● **Your task**
Extract from the entries below, exactly as given, only the lines from the line containing "Page size: 1500x844." to the line containing "text_box [0, 273, 454, 571]", both lines included.

•••

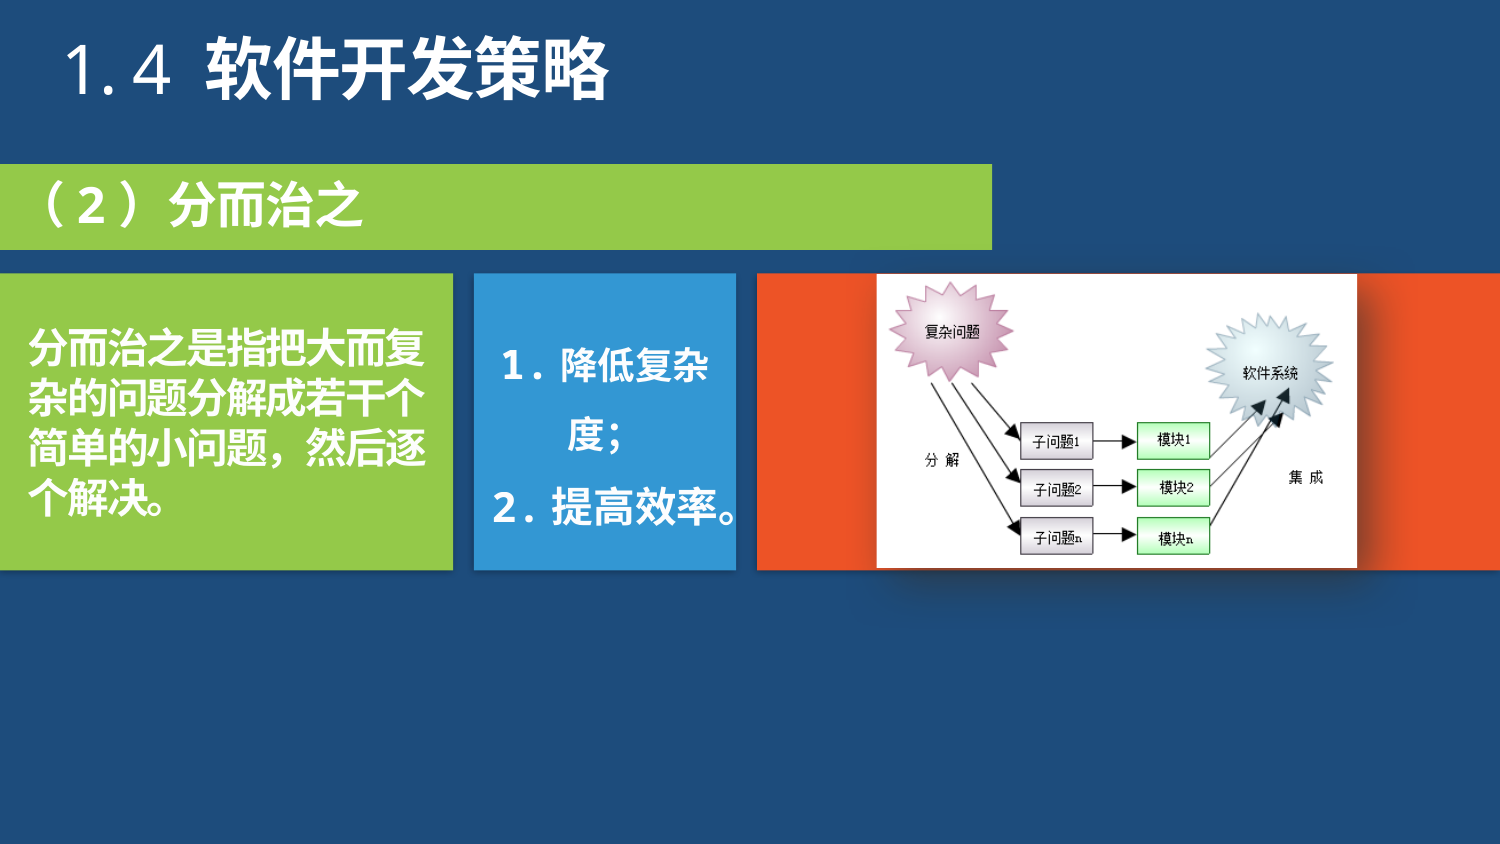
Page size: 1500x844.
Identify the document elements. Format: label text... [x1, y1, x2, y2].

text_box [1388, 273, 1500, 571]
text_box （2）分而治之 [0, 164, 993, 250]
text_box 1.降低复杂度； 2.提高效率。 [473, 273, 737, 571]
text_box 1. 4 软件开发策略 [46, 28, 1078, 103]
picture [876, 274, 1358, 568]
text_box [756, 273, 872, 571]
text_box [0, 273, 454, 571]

•••

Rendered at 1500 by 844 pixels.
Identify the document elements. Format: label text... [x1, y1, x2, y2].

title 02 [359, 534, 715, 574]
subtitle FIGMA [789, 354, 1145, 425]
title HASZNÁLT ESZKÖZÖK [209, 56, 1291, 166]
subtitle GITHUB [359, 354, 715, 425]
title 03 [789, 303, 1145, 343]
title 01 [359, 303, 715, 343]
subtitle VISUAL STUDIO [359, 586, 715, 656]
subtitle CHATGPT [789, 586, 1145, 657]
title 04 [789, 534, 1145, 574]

•••

● **Result of this task**
Page size: 1500x844.
Identify the document elements. Format: label text... [x1, y1, x2, y2].

text_box [1388, 273, 1500, 571]
text_box （2）分而治之 [0, 164, 993, 250]
text_box 1.降低复杂度； 2.提高效率。 [473, 273, 737, 571]
text_box 1. 4 软件开发策略 [46, 28, 1078, 103]
picture [876, 274, 1358, 568]
text_box [756, 273, 872, 571]
text_box [0, 273, 454, 571]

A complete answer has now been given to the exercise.